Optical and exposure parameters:
+ + + +
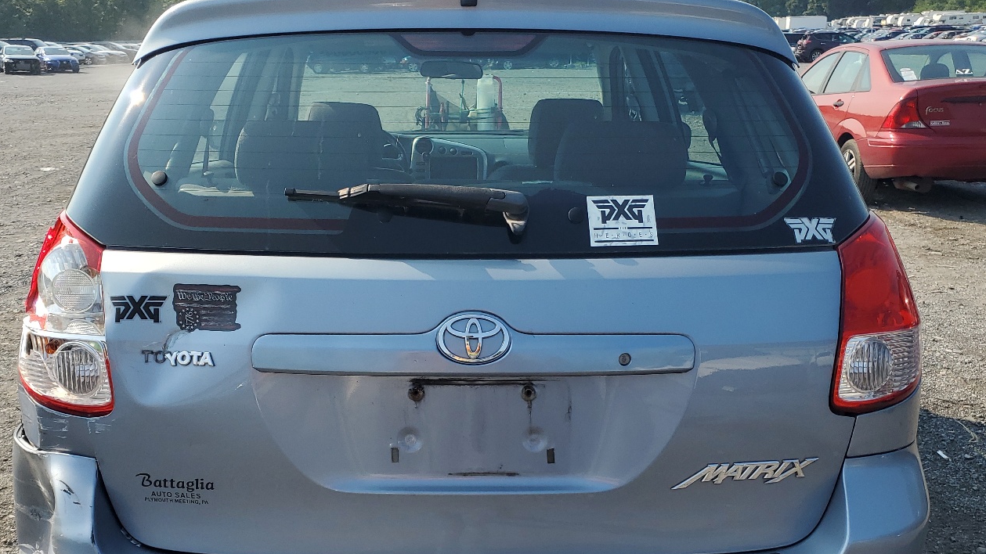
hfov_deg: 55.3
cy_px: 363
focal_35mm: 36
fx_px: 941
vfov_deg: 32.6
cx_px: 468
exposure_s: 1/2500
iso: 50
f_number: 1.5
+ + + +
WHAT TO WORK ON: Leaving aside the images, write out every entry above exactly.

SOLVED PROBLEM:
hfov_deg: 55.3
cy_px: 363
focal_35mm: 36
fx_px: 941
vfov_deg: 32.6
cx_px: 468
exposure_s: 1/2500
iso: 50
f_number: 1.5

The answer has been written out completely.